TASK TO CARRY OUT: Continue the passage about Maslow's "plateau experience" from its last sentence, before the items that follow it.

SOURCE TEXT:

Abraham Maslow – the developer of the “hierarchy of needs”, “self-actualization” and “peak experiences” – said that “plateau experiences” were also possible – longer lasting periods where one felt serene. In older age, people often had a shift in life values about what is actually important and what isn’t.
Maslow adopted the term “plateau experience” after his East Indian colleague U. A. Asrani suggested it during a discussion they had.
A plateau experience is a more permanent state of direct experience than peak experiences. Peak experiences being high points in life when people feel in harmony with themselves and their surroundings.
Unlike peak experiences which tend to be fleeting, it can be possible to work towards a more stable and sustained state which Maslow called a plateau experience. It is less intense than a peak experience, but brings the same sort of level of fulfillment.
Long after this death, many psychologists are now discussing his theories on the plateau experience (mostly within the realms of humanistic and transpersonal psychology). Maslow felt that “individuals capable of having transcendent experiences lived potentially fuller and healthier lives than the majority of humanity because [they] were able to transcend everyday frustrations and conflicts and were less driven by neurotic tendencies.”

STORED DATA:
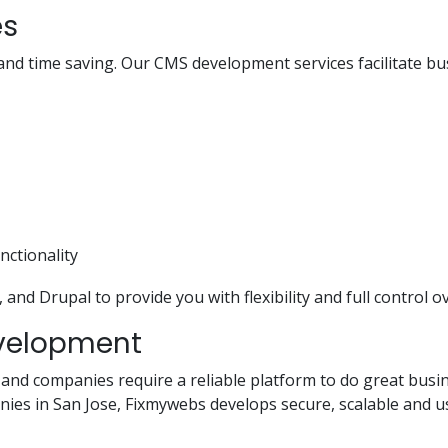
es
and time saving. Our CMS development services facilitate b
nctionality
nd Drupal to provide you with flexibility and full control o
velopment
 and companies require a reliable platform to do great busin
s in San Jose, Fixmywebs develops secure, scalable and use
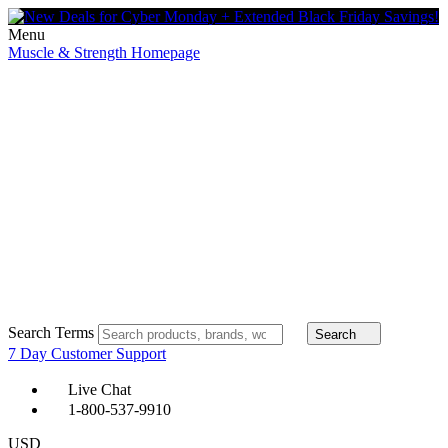
Menu
Muscle & Strength Homepage
Search Terms
Search
7 Day Customer Support
Live Chat
1-800-537-9910
USD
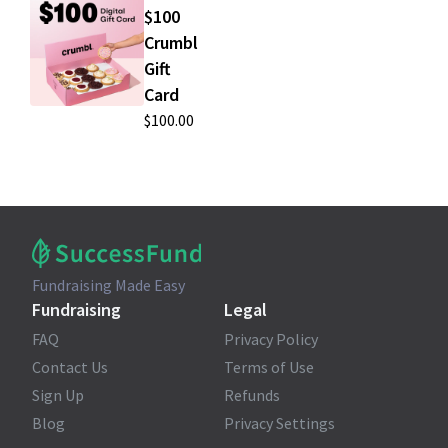
$100
Crumbl
Gift
Card
$100.00
Fundraising Made Easy
Fundraising
Legal
FAQ
Privacy Policy
Contact Us
Terms of Use
Sign Up
Refunds
Blog
Privacy Settings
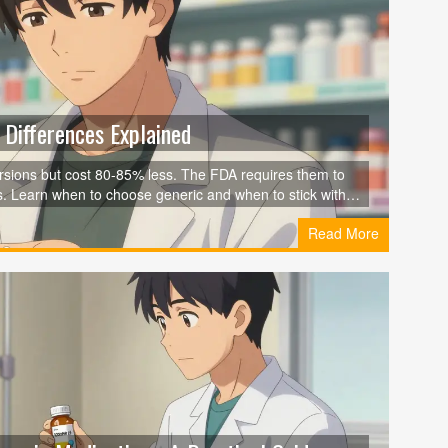
Differences Explained
sions but cost 80-85% less. The FDA requires them to
s. Learn when to choose generic and when to stick with
Read More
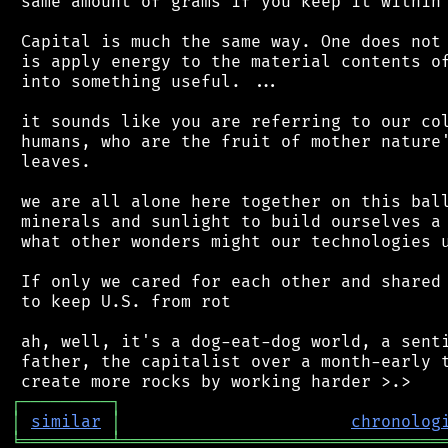
 same amount of grams if you keep it within 
 Capital is much the same way. One does not 
 is apply energy to the material contents of
 into something useful. ...

 it sounds like you are referring to our col
 humans, who are the fruit of mother nature'
 leaves.

 we are all alone here together on this ball
 minerals and sunlight to build ourselves a 
 what other wonders might our technologies u
 If only we cared for each other and shared 
 to keep U.S. from rot

 ah, well, it's a dog-eat-dog world, a senti
 father, the capitalist over a month-early t
┌
─
─
─
─
─
─
─
─
─
┐
│
similar
│
chronolog
╘
═════════
╧
════════════════════════════════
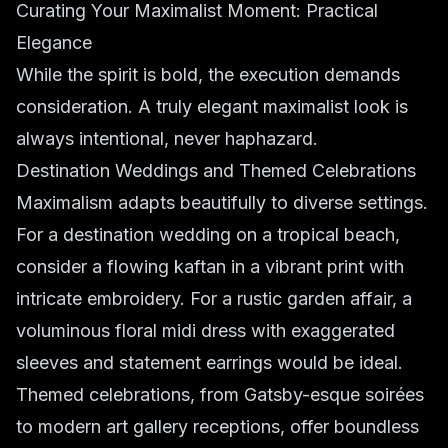
Curating Your Maximalist Moment: Practical
Elegance
While the spirit is bold, the execution demands
consideration. A truly elegant maximalist look is
always intentional, never haphazard.
Destination Weddings and Themed Celebrations
Maximalism adapts beautifully to diverse settings.
For a destination wedding on a tropical beach,
consider a flowing kaftan in a vibrant print with
intricate embroidery. For a rustic garden affair, a
voluminous floral midi dress with exaggerated
sleeves and statement earrings would be ideal.
Themed celebrations, from Gatsby-esque soirées
to modern art gallery receptions, offer boundless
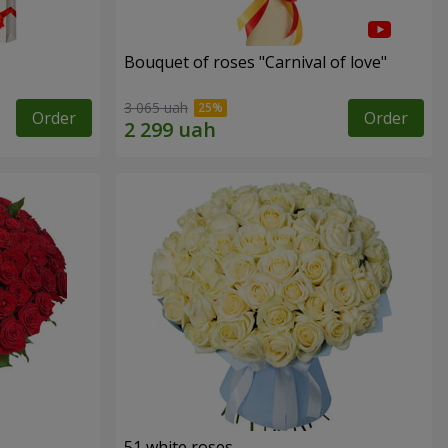
Bouquet of roses "Carnival of love"
3 065 uah
Order
Order
51 white roses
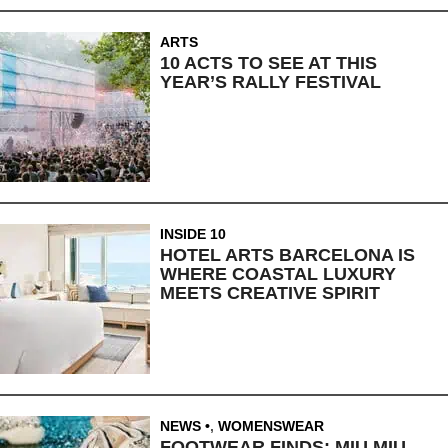
ARTS
10 ACTS TO SEE AT THIS
YEAR’S RALLY FESTIVAL
INSIDE 10
HOTEL ARTS BARCELONA IS
WHERE COASTAL LUXURY
MEETS CREATIVE SPIRIT
NEWS
,
WOMENSWEAR
FOOTWEAR FINDS: MIU MIU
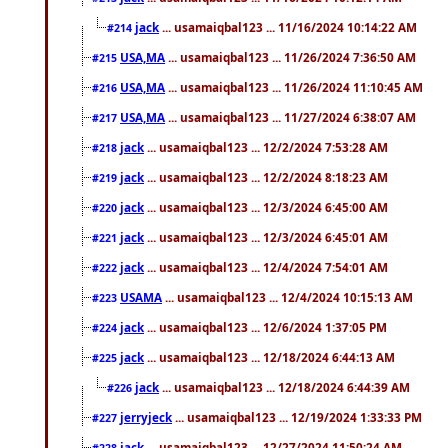
jack
... usamaiqbal123 ... 11/16/2024 10:14:22 AM
#214
USA,MA
... usamaiqbal123 ... 11/26/2024 7:36:50 AM
#215
USA,MA
... usamaiqbal123 ... 11/26/2024 11:10:45 AM
#216
USA,MA
... usamaiqbal123 ... 11/27/2024 6:38:07 AM
#217
jack
... usamaiqbal123 ... 12/2/2024 7:53:28 AM
#218
jack
... usamaiqbal123 ... 12/2/2024 8:18:23 AM
#219
jack
... usamaiqbal123 ... 12/3/2024 6:45:00 AM
#220
jack
... usamaiqbal123 ... 12/3/2024 6:45:01 AM
#221
jack
... usamaiqbal123 ... 12/4/2024 7:54:01 AM
#222
USAMA
... usamaiqbal123 ... 12/4/2024 10:15:13 AM
#223
jack
... usamaiqbal123 ... 12/6/2024 1:37:05 PM
#224
jack
... usamaiqbal123 ... 12/18/2024 6:44:13 AM
#225
jack
... usamaiqbal123 ... 12/18/2024 6:44:39 AM
#226
jerryjeck
... usamaiqbal123 ... 12/19/2024 1:33:33 PM
#227
jack
... usamaiqbal123 ... 12/27/2024 11:50:24 AM
#228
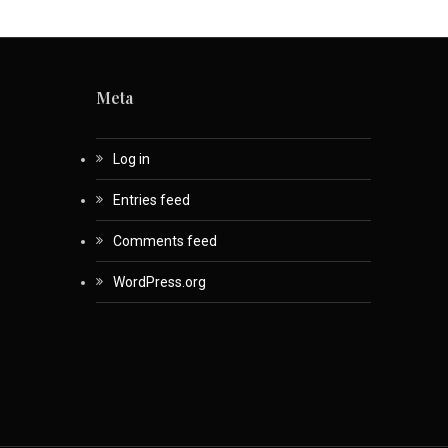
Meta
Log in
Entries feed
Comments feed
WordPress.org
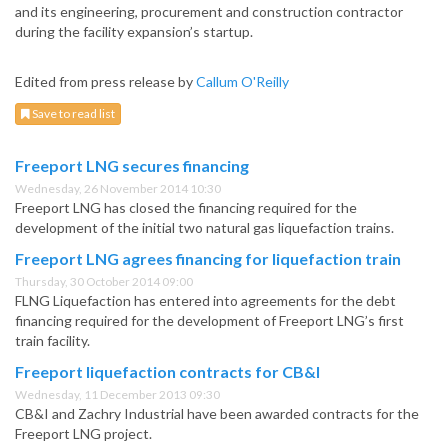
and its engineering, procurement and construction contractor
during the facility expansion’s startup.
Edited from press release by
Callum O'Reilly
Save to read list
Freeport LNG secures financing
Wednesday, 26 November 2014 10:30
Freeport LNG has closed the financing required for the
development of the initial two natural gas liquefaction trains.
Freeport LNG agrees financing for liquefaction train
Thursday, 30 October 2014 09:00
FLNG Liquefaction has entered into agreements for the debt
financing required for the development of Freeport LNG’s first
train facility.
Freeport liquefaction contracts for CB&I
Wednesday, 11 December 2013 09:30
CB&I and Zachry Industrial have been awarded contracts for the
Freeport LNG project.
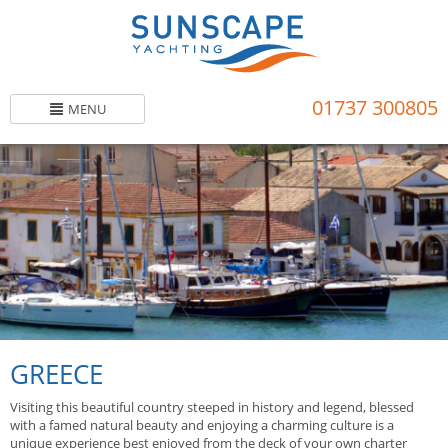
Skip
to
main
content
01737 300805
MENU
GREECE
Visiting this beautiful country steeped in history and legend, blessed
with a famed natural beauty and enjoying a charming culture is a
unique experience best enjoyed from the deck of your own charter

EXERCISE OUTPUT:
Do you think you have had a plateau experience? Do you sometimes reassess what you value in life? What do you value most now?
How can you move into a state of plateau experience?
Many people feel that mindfulness can help you to develop this gentle plateau experience. You may like to talk to your counselor about this. Many Ardent Counseling Center therapists are trained in Mindfulness Cognitive Behavior Therapy (CBT).
Shortly before his death, Maslow began developing exercises to help people achieve this state of consciousness. For example, gazing intensely at a tiny flower or at a loved one and imagining “that you [or he/she] is going to die soon.” He felt that such exercises would help you to break the dull, habitual way we relate to the world and help us to see it instead with freshness and delight.